Assigned task | In the records below, copy out word for word every line from the one containing "Galerie Bird Scroll Beige/Cream/Grey" through the one containing "UK delivery within", including both of those lines.

Extracted information |
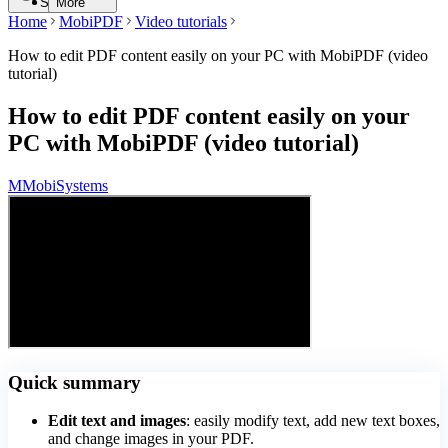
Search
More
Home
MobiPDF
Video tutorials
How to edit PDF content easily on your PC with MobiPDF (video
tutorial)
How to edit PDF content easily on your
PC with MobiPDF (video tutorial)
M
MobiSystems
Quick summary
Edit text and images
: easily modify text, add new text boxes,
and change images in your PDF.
---
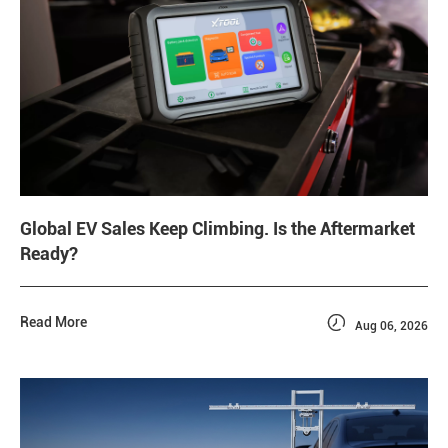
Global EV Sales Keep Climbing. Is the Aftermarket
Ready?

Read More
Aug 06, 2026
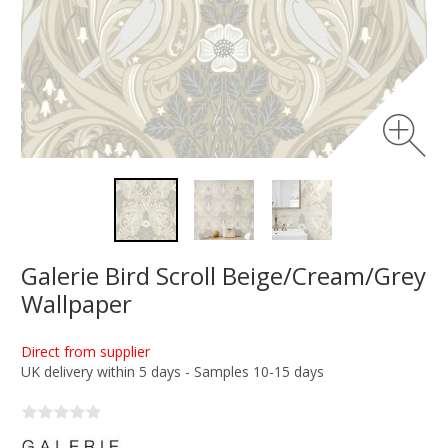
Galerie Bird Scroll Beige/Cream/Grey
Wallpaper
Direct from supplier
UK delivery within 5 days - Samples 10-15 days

Written response |
Galerie Bird Scroll Beige/Cream/Grey
Wallpaper
Direct from supplier
UK delivery within 5 days - Samples 10-15 days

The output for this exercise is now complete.